Carlo Marchiori's living room
How's this for a living room?!

I was greatly inspired by Carlo Marchiori, not just because he's an incredibly accomplished artist, but because he also has a bold vision.

His book got me to thinking about the possibility of painting a mural in my dining room. That in itself was a bold vision for me because I usually paint on a small scale; I could easily have been the fellow painting portraits on ivory or designing bank notes.

You may have noticed that when you have a good idea — or discover something excitingly new — the Universe has a way of conspiring to remind you of it at every turn. As I pondered the possibility of a mural, my New York friend Yvonne sent me a bulletin from the Metropolitan Museum of Art. It was on the great Andrea Mantegna, who ranks as my favorite Renaissance artist.

Metropolitan Museum of Art Bulletin   |   Fall 2009
Mantegna is probably best remembered for creating (some time between 1465 and 1474) one of the earliest trompe l'oeil masterpieces, a painted oculus for the palace of Ludovico Gonzaga of Mantua.

click to enlarge   |   Metropolitan Museum of Art Bulletin   |   Fall 2009
Here's a detail view of Ludovico Gonzaga's family and court, from a wall of the same room. Mantegna was so well respected for his work that the Gonzaga granted him armorial bearings.

Metropolitan Museum of Art Bulletin   |   Fall 2009
I am especially enamored of a series of paintings Mantegna painted entitled, The Triumphs of Caesar. They were acquired from the Gonzaga by Charles I of England and now reside at Hampton Court. Like the others of the series, this painting measures approximately 9x9 feet.

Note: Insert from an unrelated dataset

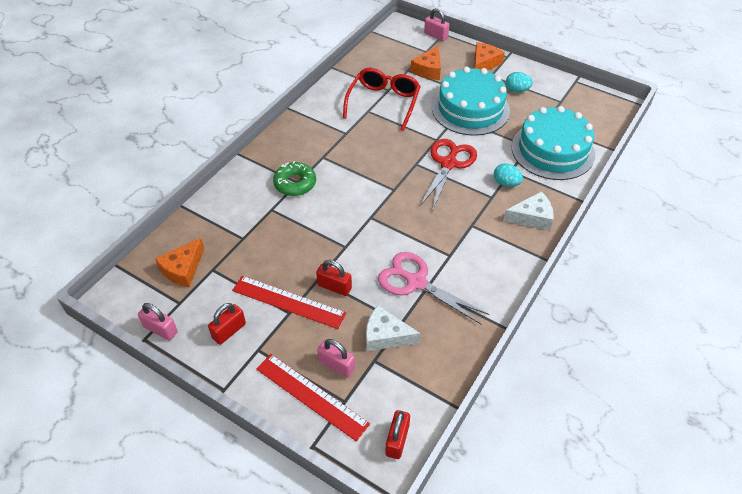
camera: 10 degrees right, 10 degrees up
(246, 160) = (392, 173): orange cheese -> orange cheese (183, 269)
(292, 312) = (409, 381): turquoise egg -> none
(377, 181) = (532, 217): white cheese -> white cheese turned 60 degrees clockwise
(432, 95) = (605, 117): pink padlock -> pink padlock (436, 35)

No sooner had I digested the bulletin on Mantegna than Yvonne sent another Metropolitan Bulletin, this one on Pompeii.

The Metropolitan Museum of Art has done a wonderful favor to lovers of Antiquity by taking Pompeian frescoes that have been scattered to museums all over the world and reuniting them in virtual rooms.

Metropolitan Museum of Art Bulletin   |   Spring 2010

Those rooms still sing out in rich and amazingly vibrant color. I look at rooms like this and find it funny that despite all our technology and sophistication, so many of us timidly cling to white and beige walls. I say, don't be afraid to experiment with color — after all ... it's only paint!!

Then I had an epiphany! As I studied all those great Pompeian frescoes, I recognized that so many of them were divided by columns into panels. And I realized that if I divided my dining room into panels in the same manner, no matter how much time I spent on the mural —or how many breaks I took from it — the mural would look finished at every stage! In my mind, I was halfway finished before I had begun!

So Pompeii it would be!

Now before we get started, I want to share some great rooms with you in the next posting, rooms that have inspired me. Some are Pompeian, some have descended from Pompeian style, and some are more generically Neoclassic. When you see them, you'll have a hint of what I had in mind.